EDIT: Update: with pyparsing, I can now parse all nested expressions that have the form { stuff ( ...)^C stuff }, using the following code:

closing = pyparsing.Word( ")^" + pyparsing.nums )
thecontent = pyparsing.Word(pyparsing.alphanums) | '+' | '-' | '*' | ',' 
parens     = pyparsing.nestedExpr( '(', closing, content=thecontent)

thecontent2 = thecontent | parens
parens2 = pyparsing.nestedExpr('{', '}', content=thecontent2)

res = parens2.parseString("{sdf(a + (a + b)^5 + c)asdf}")

This brings me to two questions:

a) when I have matched my ^5, the parser consumes it. How can I extract the ^5? b) Is there a quick / easy way to do replacement with pyparsing?


Solution

  • nestedExpr is not really the way to go here, that method in pyparsing is there when the items inside the nested punctuation are not too well-defined. In your case, you are better of defining your own nesting using pyparsing Forward()s. See below:

    from pyparsing import *
    
    # define arithmetic items
    identifier = Word(alphas, alphanums+'_')
    integer = Word(nums)
    real = Regex(r'\d+\.\d*')
    oper = oneOf("* + - /")
    
    # define arithOperand as a Forward, since it could contain nested power expression
    arithOperand = Forward()
    arithExpr = arithOperand + ZeroOrMore(oper + arithOperand)
    groupedArithExpr = '(' + arithExpr + ')'
    
    # define expression for x^y, where x could be any kind of arithmetic term
    powerOp = Literal('^')
    powerExpr = (groupedArithExpr|real|integer|identifier) + powerOp + integer
    powerExpr.setParseAction(lambda tokens: 'pow(%s,%s)' % (tokens[0], tokens[2]))
    
    # now define the possible expressions for arithOperand, including a powerExpr
    arithOperand <<= powerExpr | real | integer | identifier | groupedArithExpr
    
    # convert parsed list of strings to a single string
    groupedArithExpr.setParseAction(''.join)
    
    # show how transform string will apply parse actions as transforms
    print arithOperand.transformString("x = (4*(1 + 3^2) * a)^10")
    print
    

    prints x = pow((4*(1+pow(3,2))*a),10)

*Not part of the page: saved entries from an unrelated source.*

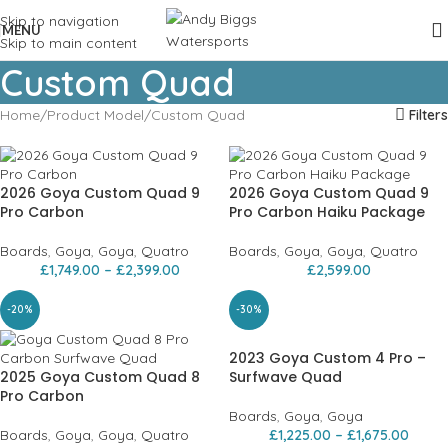
Skip to navigation
MENU
Skip to main content
Custom Quad
Home
Product Model
Custom Quad
Filters
2026 Goya Custom Quad 9
2026 Goya Custom Quad 9
Pro Carbon
Pro Carbon Haiku Package
Boards
,
Goya
,
Goya
,
Quatro
Boards
,
Goya
,
Goya
,
Quatro
£
1,749.00
–
£
2,399.00
£
2,599.00
-20%
-30%
2023 Goya Custom 4 Pro –
2025 Goya Custom Quad 8
Surfwave Quad
Pro Carbon
Boards
,
Goya
,
Goya
Boards
,
Goya
,
Goya
,
Quatro
£
1,225.00
–
£
1,675.00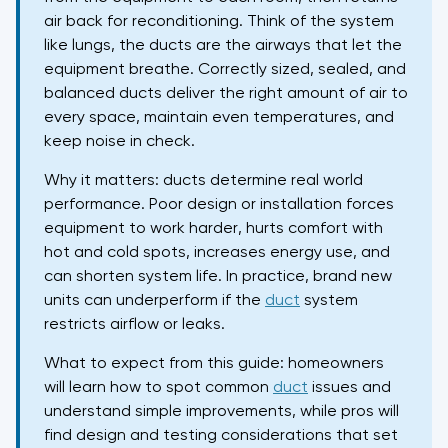
air back for reconditioning. Think of the system
like lungs, the ducts are the airways that let the
equipment breathe. Correctly sized, sealed, and
balanced ducts deliver the right amount of air to
every space, maintain even temperatures, and
keep noise in check.
Why it matters: ducts determine real world
performance. Poor design or installation forces
equipment to work harder, hurts comfort with
hot and cold spots, increases energy use, and
can shorten system life. In practice, brand new
units can underperform if the
duct
system
restricts airflow or leaks.
What to expect from this guide: homeowners
will learn how to spot common
duct
issues and
understand simple improvements, while pros will
find design and testing considerations that set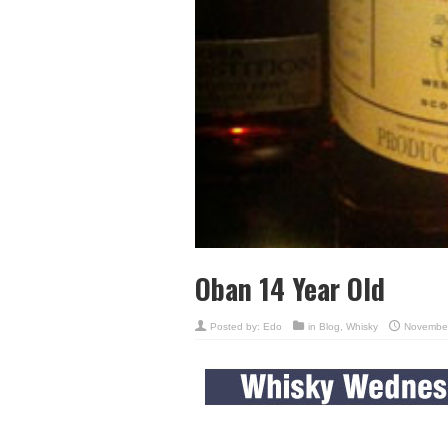
Oban 14 Year Old
Posted by:
Edo
in
Blog
,
Whisky
November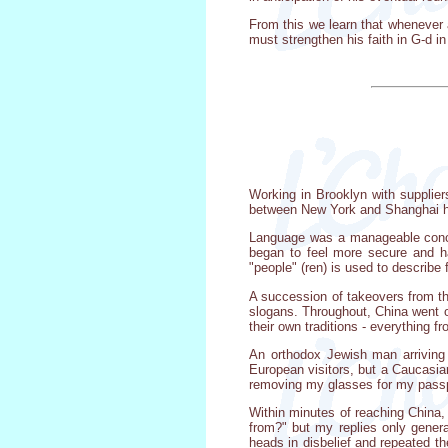
From this we learn that whenever 
must strengthen his faith in G-d i
Working in Brooklyn with supplier
between New York and Shanghai ha
Language was a manageable concer
began to feel more secure and h
"people" (ren) is used to describe 
A succession of takeovers from t
slogans. Throughout, China went on
their own traditions - everything 
An orthodox Jewish man arriving 
European visitors, but a Caucasia
removing my glasses for my passpo
Within minutes of reaching China,
from?" but my replies only gener
heads in disbelief and repeated t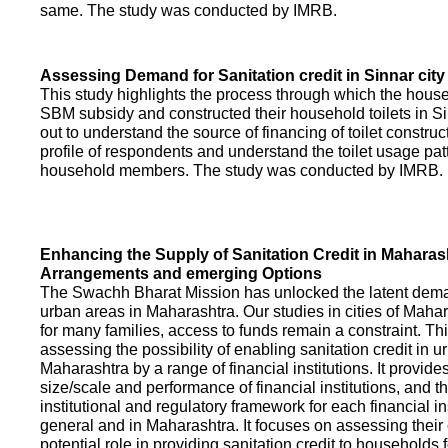
same. The study was conducted by IMRB.
Assessing Demand for Sanitation credit in Sinnar city
This study highlights the process through which the hous
SBM subsidy and constructed their household toilets in Sin
out to understand the source of financing of toilet construct
profile of respondents and understand the toilet usage patt
household members. The study was conducted by IMRB.
Enhancing the Supply of Sanitation Credit in Maharash
Arrangements and emerging Options
The Swachh Bharat Mission has unlocked the latent demand
urban areas in Maharashtra. Our studies in cities of Mahar
for many families, access to funds remain a constraint. Th
assessing the possibility of enabling sanitation credit in u
Maharashtra by a range of financial institutions. It provid
size/scale and performance of financial institutions, and t
institutional and regulatory framework for each financial ins
general and in Maharashtra. It focuses on assessing their
potential role in providing sanitation credit to households 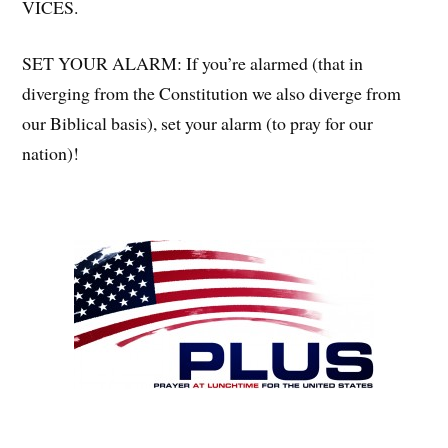
VICES.
SET YOUR ALARM: If you’re alarmed (that in
diverging from the Constitution we also diverge from
our Biblical basis), set your alarm (to pray for our
nation)!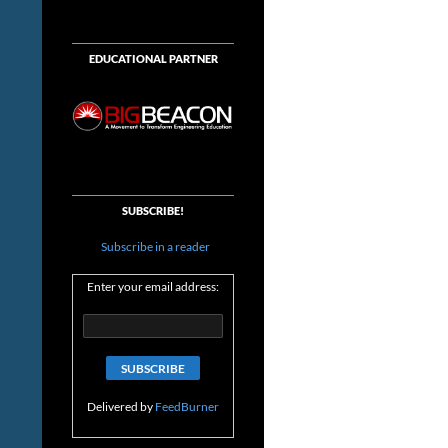
EDUCATIONAL PARTNER
SUBSCRIBE!
Subscribe in a reader
Enter your email address:
Delivered by
FeedBurner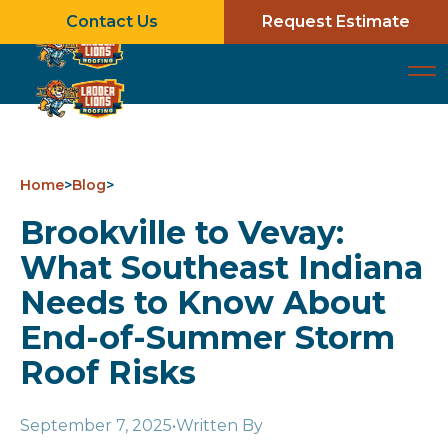
Contact Us
Request Estimate
Home
>
Blog
>
Brookville to Vevay:
What Southeast Indiana
Needs to Know About
End-of-Summer Storm
Roof Risks
September 7, 2025
•
Written By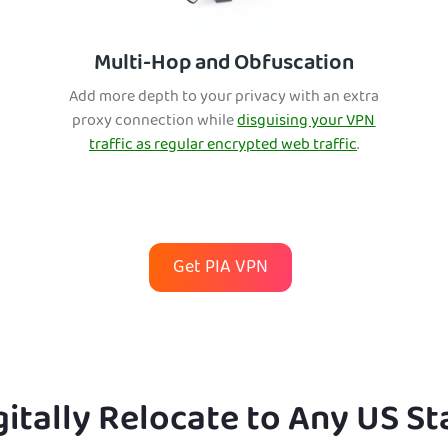
Multi-Hop and Obfuscation
Add more depth to your privacy with an extra
proxy connection while
disguising your VPN
traffic as regular encrypted web traffic
.
Get PIA VPN
gitally Relocate to Any US St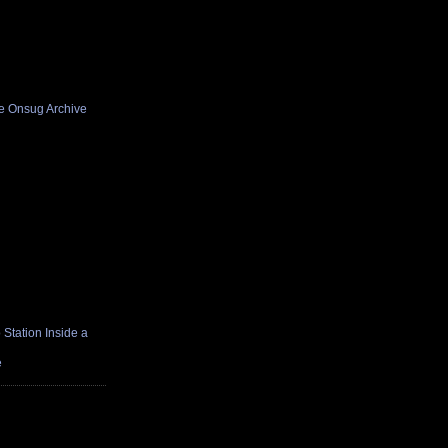
he Onsug Archive
Station Inside a
e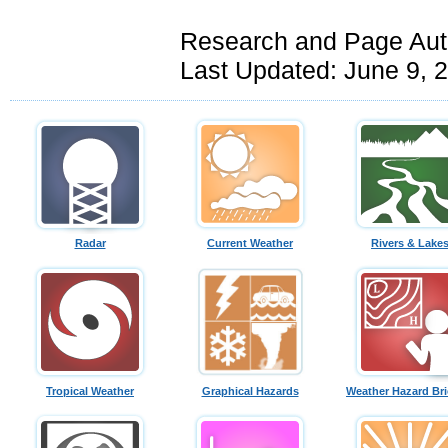
Research and Page Aut
Last Updated: June 9, 
Radar
Current Weather
Rivers & Lake
Tropical Weather
Graphical Hazards
Weather Hazard Bri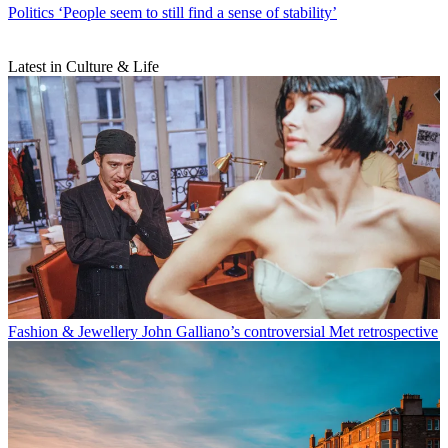
Politics
‘People seem to still find a sense of stability’
Latest in Culture & Life
Fashion & Jewellery
John Galliano’s controversial Met retrospective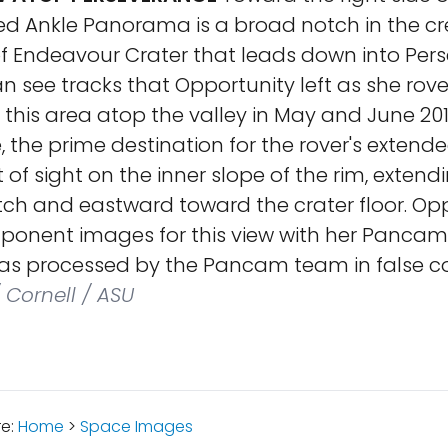
ed Ankle Panorama is a broad notch in the cre
of Endeavour Crater that leads down into Per
an see tracks that Opportunity left as she rov
this area atop the valley in May and June 201
 the prime destination for the rover's extende
of sight on the inner slope of the rim, exten
tch and eastward toward the crater floor. Op
ponent images for this view with her Pancam 
as processed by the Pancam team in false co
 Cornell / ASU
re:
Home
>
Space Images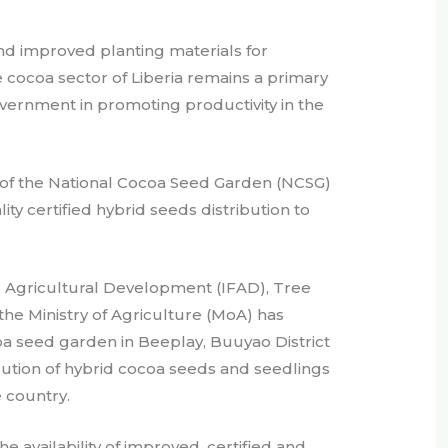
 and improved planting materials for
 cocoa sector of Liberia remains a primary
vernment in promoting productivity in the
 of the National Cocoa Seed Garden (NCSG)
ity certified hybrid seeds distribution to
r Agricultural Development (IFAD), Tree
 the Ministry of Agriculture (MoA) has
oa seed garden in Beeplay, Buuyao District
bution of hybrid cocoa seeds and seedlings
 country.
e availability of improved, certified and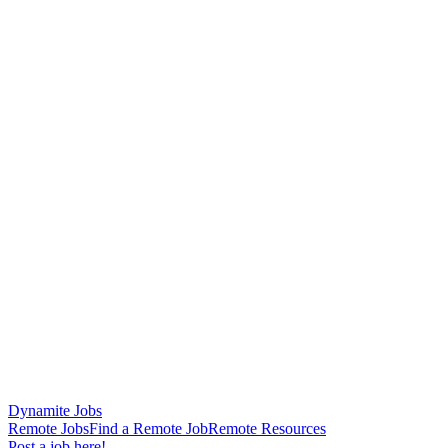
Dynamite Jobs
Remote Jobs
Find a Remote Job
Remote Resources
Post a job here!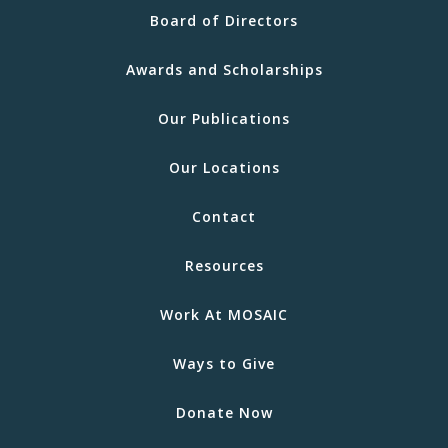
Board of Directors
Awards and Scholarships
Our Publications
Our Locations
Contact
Resources
Work At MOSAIC
Ways to Give
Donate Now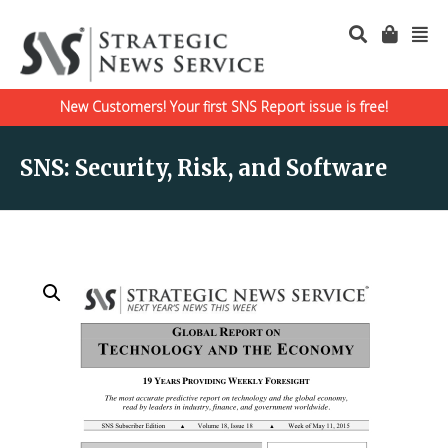
New Customers! Your first SNS Report issue is free!
SNS: Security, Risk, and Software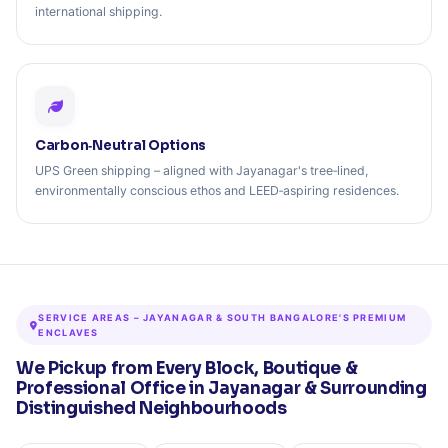
international shipping.
Carbon‑Neutral Options
UPS Green shipping – aligned with Jayanagar's tree‑lined,
environmentally conscious ethos and LEED‑aspiring residences.
SERVICE AREAS – JAYANAGAR & SOUTH BANGALORE'S PREMIUM
ENCLAVES
We Pickup from Every Block, Boutique &
Professional Office in Jayanagar & Surrounding
Distinguished Neighbourhoods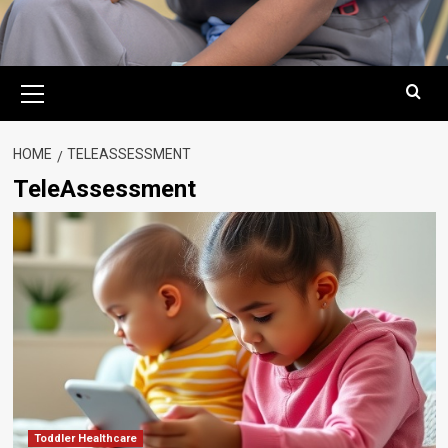
Primary
Menu
HOME
TELEASSESSMENT
TeleAssessment
Toddler Healthcare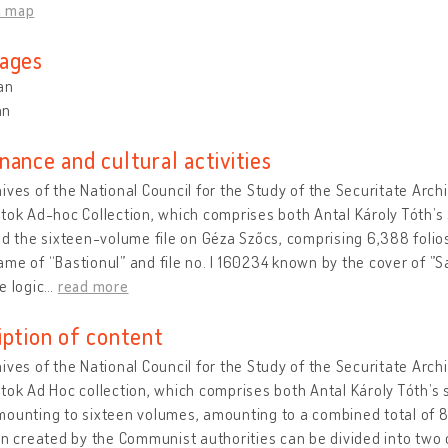
n map
ages
an
an
nance and cultural activities
ives of the National Council for the Study of the Securitate Arc
tok Ad-hoc Collection, which comprises both Antal Károly Tóth’s 
nd the sixteen-volume file on Géza Szőcs, comprising 6,388 folios.
me of “Bastionul” and file no. I 160234 known by the cover of ”S
e logic
…
read more
iption of content
ives of the National Council for the Study of the Securitate Arc
tok Ad Hoc collection, which comprises both Antal Károly Tóth’s 
ounting to sixteen volumes, amounting to a combined total of 8,
on created by the Communist authorities can be divided into two 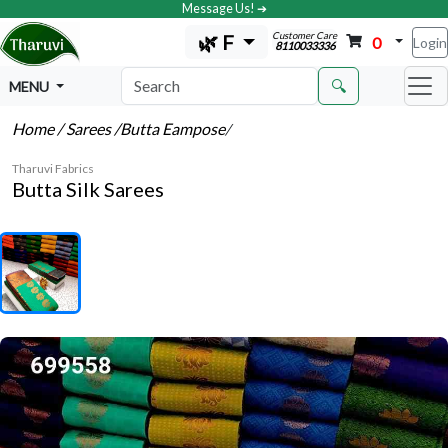
Message Us! ➔
Customer Care
🌿 F
0
Login
8110033336
🔍
MENU
Home
/ Sarees
/Butta Eampose
/
Tharuvi Fabrics
Butta Silk Sarees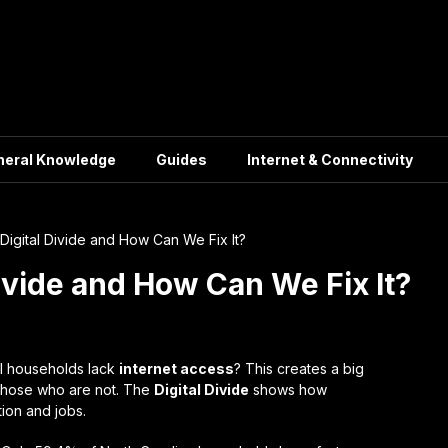
neral Knowledge
Guides
Internet & Connectivity
 Digital Divide and How Can We Fix It?
Divide and How Can We Fix It?
al households lack
internet access
? This creates a big
hose who are not. The
Digital Divide
shows how
tion and jobs.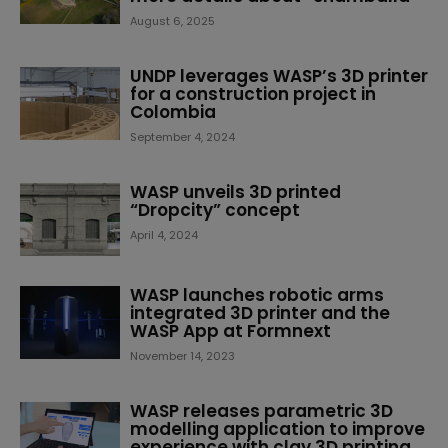
August 6, 2025
UNDP leverages WASP’s 3D printer
for a construction project in
Colombia
September 4, 2024
WASP unveils 3D printed
“Dropcity” concept
April 4, 2024
WASP launches robotic arms
integrated 3D printer and the
WASP App at Formnext
November 14, 2023
WASP releases parametric 3D
modelling application to improve
experience with clay 3D printing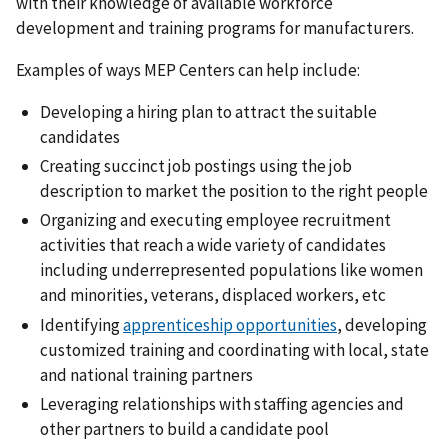
with their knowledge of available workforce
development and training programs for manufacturers.
Examples of ways MEP Centers can help include:
Developing a hiring plan to attract the suitable
candidates
Creating succinct job postings using the job
description to market the position to the right people
Organizing and executing employee recruitment
activities that reach a wide variety of candidates
including underrepresented populations like women
and minorities, veterans, displaced workers, etc
Identifying
apprenticeship opportunities
, developing
customized training and coordinating with local, state
and national training partners
Leveraging relationships with staffing agencies and
other partners to build a candidate pool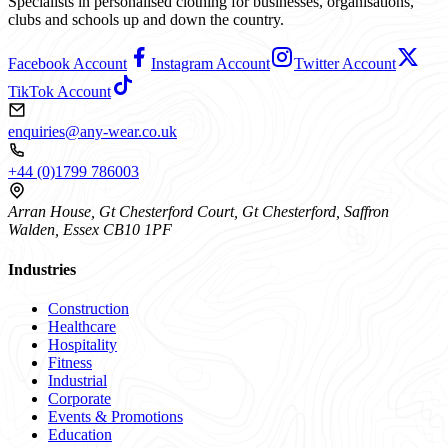
Specialists in personalised clothing for businesses, organisations,
clubs and schools up and down the country.
Facebook Account
Instagram Account
Twitter Account
TikTok Account
enquiries@any-wear.co.uk
+44 (0)1799 786003
Arran House, Gt Chesterford Court, Gt Chesterford, Saffron
Walden, Essex CB10 1PF
Industries
Construction
Healthcare
Hospitality
Fitness
Industrial
Corporate
Events & Promotions
Education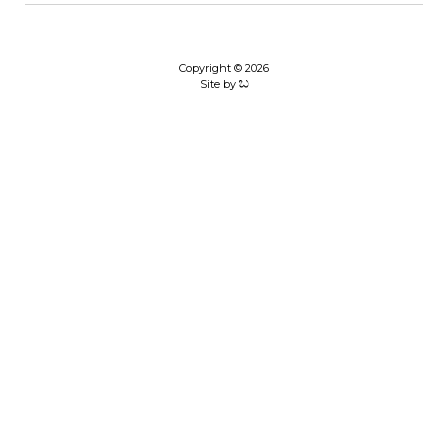
Copyright © 2026
Site by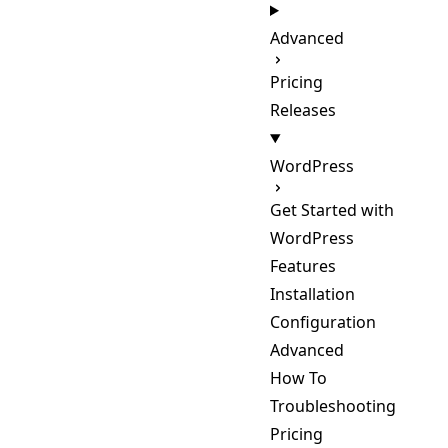
Advanced
Pricing
Releases
WordPress
Get Started with
WordPress
Features
Installation
Configuration
Advanced
How To
Troubleshooting
Pricing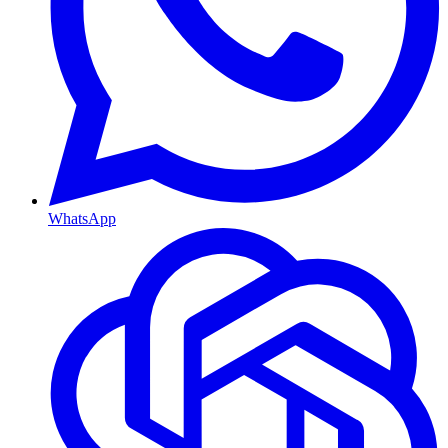
WhatsApp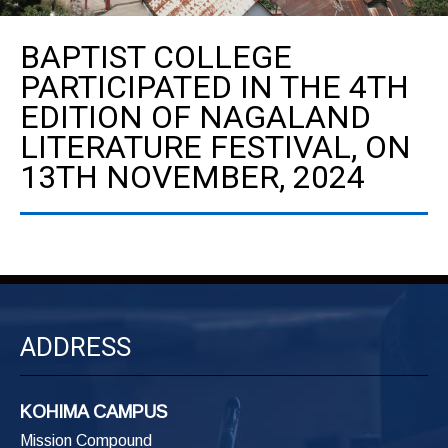
BAPTIST COLLEGE
PARTICIPATED IN THE 4TH
EDITION OF NAGALAND
LITERATURE FESTIVAL, ON
13TH NOVEMBER, 2024
ADDRESS
KOHIMA CAMPUS
Mission Compound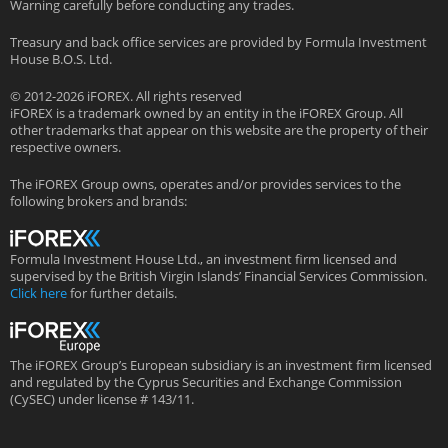
Warning carefully before conducting any trades.
Treasury and back office services are provided by Formula Investment
House B.O.S. Ltd.
© 2012-2026 iFOREX. All rights reserved
iFOREX is a trademark owned by an entity in the iFOREX Group. All
other trademarks that appear on this website are the property of their
respective owners.
The iFOREX Group owns, operates and/or provides services to the
following brokers and brands:
Formula Investment House Ltd., an investment firm licensed and
supervised by the British Virgin Islands’ Financial Services Commission.
Click here
for further details.
The iFOREX Group’s European subsidiary is an investment firm licensed
and regulated by the Cyprus Securities and Exchange Commission
(CySEC) under license # 143/11.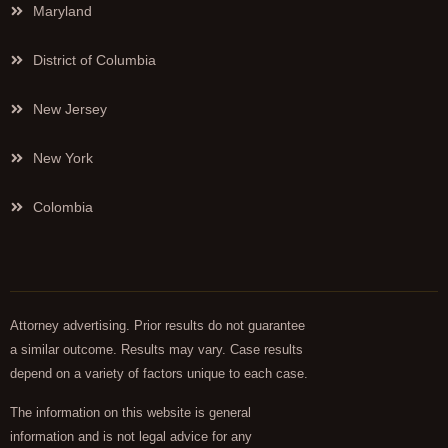
Maryland
District of Columbia
New Jersey
New York
Colombia
Attorney advertising. Prior results do not guarantee
a similar outcome. Results may vary. Case results
depend on a variety of factors unique to each case.
The information on this website is general
information and is not legal advice for any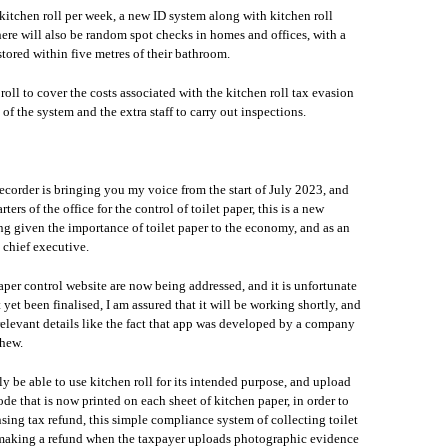
 kitchen roll per week, a new ID system along with kitchen roll
here will also be random spot checks in homes and offices, with a
 stored within five metres of their bathroom.
 roll to cover the costs associated with the kitchen roll tax evasion
f the system and the extra staff to carry out inspections.
ecorder is bringing you my voice from the start of July 2023, and
rs of the office for the control of toilet paper, this is a new
ng given the importance of toilet paper to the economy, and as an
e chief executive.
 paper control website are now being addressed, and it is unfortunate
t yet been finalised, I am assured that it will be working shortly, and
rrelevant details like the fact that app was developed by a company
phew.
ly be able to use kitchen roll for its intended purpose, and upload
de that is now printed on each sheet of kitchen paper, in order to
nsing tax refund, this simple compliance system of collecting toilet
en making a refund when the taxpayer uploads photographic evidence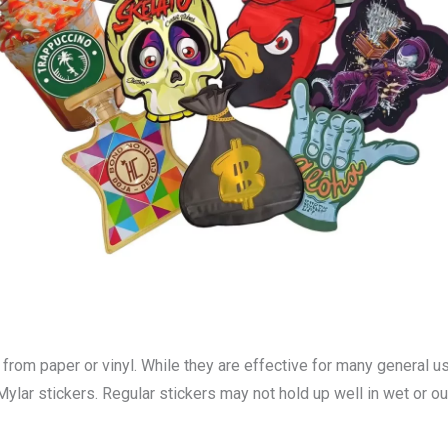
e from paper or vinyl. While they are effective for many general 
 Mylar stickers. Regular stickers may not hold up well in wet or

    arithExpr.runTests("""\
        (a12 + c33 + d34)^2
        (a12 * c33 +-d34)^2
        (a12 * (c33 + c3))^2
        (a12 * (c33 + c3)^4)^2
        ((a12 * c33 + 12)^5 + c3)^2""")
    

    prints

    (a12 + c33 + d34)^2
    ['pow((a12+c33+d34),2)']
    
    (a12 * c33 +-d34)^2
           ^
    Expected ")" (at char 11), (line:1, col:12)
    
    (a12 * (c33 + c3))^2
    ['pow((a12*(c33+c3)),2)']
    
    (a12 * (c33 + c3)^4)^2
    ['pow((a12*pow((c33+c3),4)),2)']
    
    ((a12 * c33 + 12)^5 + c3)^2
    ['pow((pow((a12*c33+12),5)+c3),2)']
    

    Note the use of transformString above - this will search your source code for matches and splice the modified code back in where the match was found.